Saved entries:
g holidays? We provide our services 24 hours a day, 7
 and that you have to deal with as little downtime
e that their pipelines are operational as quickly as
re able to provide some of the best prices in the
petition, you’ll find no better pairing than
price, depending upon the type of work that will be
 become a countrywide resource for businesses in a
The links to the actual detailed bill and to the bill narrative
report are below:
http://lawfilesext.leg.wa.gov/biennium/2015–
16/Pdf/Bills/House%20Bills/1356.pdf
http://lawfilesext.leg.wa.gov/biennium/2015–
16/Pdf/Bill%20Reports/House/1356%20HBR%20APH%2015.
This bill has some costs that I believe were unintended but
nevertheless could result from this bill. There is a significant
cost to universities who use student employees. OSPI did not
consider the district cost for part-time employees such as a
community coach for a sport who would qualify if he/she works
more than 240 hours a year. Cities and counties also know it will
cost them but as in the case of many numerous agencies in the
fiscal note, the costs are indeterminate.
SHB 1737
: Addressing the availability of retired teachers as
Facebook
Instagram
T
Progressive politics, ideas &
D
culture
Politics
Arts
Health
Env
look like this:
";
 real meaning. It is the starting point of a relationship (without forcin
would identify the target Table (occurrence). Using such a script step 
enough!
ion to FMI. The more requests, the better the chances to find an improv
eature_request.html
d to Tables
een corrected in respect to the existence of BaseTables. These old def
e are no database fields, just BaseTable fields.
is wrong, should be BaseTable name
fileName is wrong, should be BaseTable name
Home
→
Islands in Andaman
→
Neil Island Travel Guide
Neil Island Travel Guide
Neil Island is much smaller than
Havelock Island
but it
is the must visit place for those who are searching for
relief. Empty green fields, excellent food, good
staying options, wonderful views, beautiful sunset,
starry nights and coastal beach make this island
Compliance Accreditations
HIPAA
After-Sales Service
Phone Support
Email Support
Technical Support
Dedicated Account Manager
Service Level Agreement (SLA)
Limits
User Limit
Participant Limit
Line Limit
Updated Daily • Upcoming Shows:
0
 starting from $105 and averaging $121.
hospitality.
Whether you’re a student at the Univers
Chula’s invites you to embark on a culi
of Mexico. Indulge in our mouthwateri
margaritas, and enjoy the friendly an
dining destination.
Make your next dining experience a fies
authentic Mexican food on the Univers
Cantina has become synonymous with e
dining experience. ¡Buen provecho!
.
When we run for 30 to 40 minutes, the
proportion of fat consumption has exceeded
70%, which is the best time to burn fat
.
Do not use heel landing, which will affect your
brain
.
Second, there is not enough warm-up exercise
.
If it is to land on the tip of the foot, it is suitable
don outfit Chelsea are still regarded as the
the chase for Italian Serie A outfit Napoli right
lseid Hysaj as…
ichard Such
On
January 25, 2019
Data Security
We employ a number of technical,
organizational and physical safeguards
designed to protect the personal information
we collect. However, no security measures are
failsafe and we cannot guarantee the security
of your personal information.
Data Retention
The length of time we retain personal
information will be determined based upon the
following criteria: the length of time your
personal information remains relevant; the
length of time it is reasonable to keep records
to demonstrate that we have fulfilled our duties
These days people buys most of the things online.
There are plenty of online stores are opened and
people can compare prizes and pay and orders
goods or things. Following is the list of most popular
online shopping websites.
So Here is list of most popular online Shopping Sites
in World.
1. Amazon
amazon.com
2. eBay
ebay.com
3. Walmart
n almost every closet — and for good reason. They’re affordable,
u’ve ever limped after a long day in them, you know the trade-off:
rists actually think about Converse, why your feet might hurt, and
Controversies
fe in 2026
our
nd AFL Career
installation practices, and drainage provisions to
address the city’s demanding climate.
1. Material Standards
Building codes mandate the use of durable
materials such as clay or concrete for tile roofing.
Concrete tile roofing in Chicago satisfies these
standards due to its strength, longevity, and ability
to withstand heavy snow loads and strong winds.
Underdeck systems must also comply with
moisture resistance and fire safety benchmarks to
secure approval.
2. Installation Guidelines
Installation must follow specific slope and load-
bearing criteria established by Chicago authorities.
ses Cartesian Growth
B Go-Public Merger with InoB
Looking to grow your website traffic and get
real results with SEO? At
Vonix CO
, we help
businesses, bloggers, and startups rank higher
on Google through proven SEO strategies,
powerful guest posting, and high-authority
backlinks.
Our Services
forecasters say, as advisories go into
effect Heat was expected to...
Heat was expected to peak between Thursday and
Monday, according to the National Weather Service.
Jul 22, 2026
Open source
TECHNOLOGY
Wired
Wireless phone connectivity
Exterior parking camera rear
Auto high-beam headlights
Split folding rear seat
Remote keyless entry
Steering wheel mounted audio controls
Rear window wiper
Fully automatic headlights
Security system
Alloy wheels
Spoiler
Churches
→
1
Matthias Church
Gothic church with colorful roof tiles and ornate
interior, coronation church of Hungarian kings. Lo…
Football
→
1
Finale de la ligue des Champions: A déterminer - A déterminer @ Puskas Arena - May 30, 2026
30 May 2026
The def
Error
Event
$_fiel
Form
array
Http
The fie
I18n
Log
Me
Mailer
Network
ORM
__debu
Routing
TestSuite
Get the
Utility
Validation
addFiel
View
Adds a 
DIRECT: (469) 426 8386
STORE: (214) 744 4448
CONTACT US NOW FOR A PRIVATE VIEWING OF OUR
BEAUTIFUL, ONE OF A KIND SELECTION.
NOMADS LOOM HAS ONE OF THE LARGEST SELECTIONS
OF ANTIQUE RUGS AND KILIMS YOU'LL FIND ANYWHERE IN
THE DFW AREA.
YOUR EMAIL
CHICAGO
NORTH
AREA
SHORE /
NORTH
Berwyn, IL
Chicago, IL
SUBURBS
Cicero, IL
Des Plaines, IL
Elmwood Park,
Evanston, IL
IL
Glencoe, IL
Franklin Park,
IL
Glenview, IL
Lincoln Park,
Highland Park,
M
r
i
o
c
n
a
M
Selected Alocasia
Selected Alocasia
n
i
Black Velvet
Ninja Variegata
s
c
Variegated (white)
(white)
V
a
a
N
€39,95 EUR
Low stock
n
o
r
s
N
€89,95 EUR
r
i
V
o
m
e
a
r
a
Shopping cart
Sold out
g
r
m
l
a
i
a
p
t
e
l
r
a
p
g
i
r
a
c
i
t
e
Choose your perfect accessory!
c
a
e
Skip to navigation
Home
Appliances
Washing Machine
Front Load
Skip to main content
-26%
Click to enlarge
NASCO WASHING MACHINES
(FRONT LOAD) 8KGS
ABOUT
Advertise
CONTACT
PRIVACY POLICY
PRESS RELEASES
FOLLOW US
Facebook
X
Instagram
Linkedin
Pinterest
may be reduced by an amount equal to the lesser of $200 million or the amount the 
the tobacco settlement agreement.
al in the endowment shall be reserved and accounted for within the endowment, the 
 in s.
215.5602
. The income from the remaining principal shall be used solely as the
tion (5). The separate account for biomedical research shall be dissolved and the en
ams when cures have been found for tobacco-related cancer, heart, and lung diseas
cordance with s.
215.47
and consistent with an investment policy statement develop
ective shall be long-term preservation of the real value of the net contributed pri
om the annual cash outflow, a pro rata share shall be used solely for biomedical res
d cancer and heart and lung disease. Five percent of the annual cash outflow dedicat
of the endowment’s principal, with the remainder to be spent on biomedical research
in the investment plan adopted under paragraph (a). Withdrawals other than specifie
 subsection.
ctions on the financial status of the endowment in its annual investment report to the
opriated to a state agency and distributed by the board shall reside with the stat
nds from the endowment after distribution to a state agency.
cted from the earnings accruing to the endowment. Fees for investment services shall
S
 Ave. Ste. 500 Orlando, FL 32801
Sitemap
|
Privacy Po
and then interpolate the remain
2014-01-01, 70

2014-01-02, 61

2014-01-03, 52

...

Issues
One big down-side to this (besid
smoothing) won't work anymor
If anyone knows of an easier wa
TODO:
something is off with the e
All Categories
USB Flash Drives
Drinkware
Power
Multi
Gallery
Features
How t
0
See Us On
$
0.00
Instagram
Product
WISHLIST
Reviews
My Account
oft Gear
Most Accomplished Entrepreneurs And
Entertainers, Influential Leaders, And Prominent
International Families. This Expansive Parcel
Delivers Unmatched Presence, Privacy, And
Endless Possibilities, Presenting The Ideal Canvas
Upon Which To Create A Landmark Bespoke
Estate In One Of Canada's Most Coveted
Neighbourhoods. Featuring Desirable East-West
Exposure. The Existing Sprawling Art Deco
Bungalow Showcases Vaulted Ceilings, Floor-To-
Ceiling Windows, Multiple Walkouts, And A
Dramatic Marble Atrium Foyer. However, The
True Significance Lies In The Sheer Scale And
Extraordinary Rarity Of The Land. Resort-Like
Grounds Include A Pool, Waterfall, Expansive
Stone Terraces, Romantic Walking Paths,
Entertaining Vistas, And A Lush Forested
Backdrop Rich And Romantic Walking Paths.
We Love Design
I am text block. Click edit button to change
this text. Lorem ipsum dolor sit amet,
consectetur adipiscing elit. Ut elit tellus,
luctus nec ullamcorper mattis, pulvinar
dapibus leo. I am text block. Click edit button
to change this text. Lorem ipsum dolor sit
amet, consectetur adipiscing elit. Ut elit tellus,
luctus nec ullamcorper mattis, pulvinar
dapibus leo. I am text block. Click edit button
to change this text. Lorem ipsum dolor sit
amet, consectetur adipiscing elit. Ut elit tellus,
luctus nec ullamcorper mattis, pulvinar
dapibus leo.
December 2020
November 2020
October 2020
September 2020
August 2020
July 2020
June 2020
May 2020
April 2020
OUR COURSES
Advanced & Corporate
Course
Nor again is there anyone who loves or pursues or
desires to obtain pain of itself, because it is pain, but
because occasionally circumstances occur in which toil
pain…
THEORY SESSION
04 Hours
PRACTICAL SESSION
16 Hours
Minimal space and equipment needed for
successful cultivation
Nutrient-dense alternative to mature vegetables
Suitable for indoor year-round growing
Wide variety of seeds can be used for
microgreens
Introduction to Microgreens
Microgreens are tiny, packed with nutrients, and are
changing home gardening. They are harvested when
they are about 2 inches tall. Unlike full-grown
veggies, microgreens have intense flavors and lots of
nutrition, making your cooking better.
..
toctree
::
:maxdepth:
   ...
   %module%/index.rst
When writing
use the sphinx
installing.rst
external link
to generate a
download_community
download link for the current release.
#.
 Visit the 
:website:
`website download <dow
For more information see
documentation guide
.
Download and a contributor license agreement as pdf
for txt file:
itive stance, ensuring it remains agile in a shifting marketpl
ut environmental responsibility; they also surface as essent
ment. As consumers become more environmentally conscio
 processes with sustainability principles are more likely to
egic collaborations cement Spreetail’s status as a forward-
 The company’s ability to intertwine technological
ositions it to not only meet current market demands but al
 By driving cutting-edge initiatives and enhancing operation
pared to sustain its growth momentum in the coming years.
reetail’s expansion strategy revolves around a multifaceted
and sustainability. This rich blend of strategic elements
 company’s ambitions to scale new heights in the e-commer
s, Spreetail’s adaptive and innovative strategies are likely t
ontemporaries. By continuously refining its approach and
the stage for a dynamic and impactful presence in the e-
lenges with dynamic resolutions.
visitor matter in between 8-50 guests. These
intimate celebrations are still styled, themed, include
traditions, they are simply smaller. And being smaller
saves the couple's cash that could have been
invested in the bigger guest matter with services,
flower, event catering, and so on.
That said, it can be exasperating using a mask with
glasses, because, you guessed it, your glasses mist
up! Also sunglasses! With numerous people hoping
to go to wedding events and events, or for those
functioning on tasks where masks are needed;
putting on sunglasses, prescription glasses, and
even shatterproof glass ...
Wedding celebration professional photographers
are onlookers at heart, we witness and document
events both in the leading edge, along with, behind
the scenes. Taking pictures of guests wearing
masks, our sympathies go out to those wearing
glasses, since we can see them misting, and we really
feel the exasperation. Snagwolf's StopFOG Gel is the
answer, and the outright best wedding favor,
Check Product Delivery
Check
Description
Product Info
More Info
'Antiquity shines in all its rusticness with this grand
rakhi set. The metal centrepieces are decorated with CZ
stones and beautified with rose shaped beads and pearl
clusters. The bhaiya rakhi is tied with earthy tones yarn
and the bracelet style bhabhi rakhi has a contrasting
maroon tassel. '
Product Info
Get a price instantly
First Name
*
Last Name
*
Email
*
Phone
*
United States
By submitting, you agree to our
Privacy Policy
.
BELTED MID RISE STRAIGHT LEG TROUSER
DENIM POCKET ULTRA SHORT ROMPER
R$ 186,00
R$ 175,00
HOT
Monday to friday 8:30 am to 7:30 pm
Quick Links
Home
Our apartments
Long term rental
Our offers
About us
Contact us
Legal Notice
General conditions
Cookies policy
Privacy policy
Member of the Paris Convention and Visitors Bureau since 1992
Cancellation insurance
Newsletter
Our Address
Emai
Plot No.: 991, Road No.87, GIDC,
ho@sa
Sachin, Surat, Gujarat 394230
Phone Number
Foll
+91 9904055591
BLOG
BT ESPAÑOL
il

Exercise instructions.
Based on the entries above, please count how many lines contain the string "roofing", and reply with the figure only.

Expected output.
2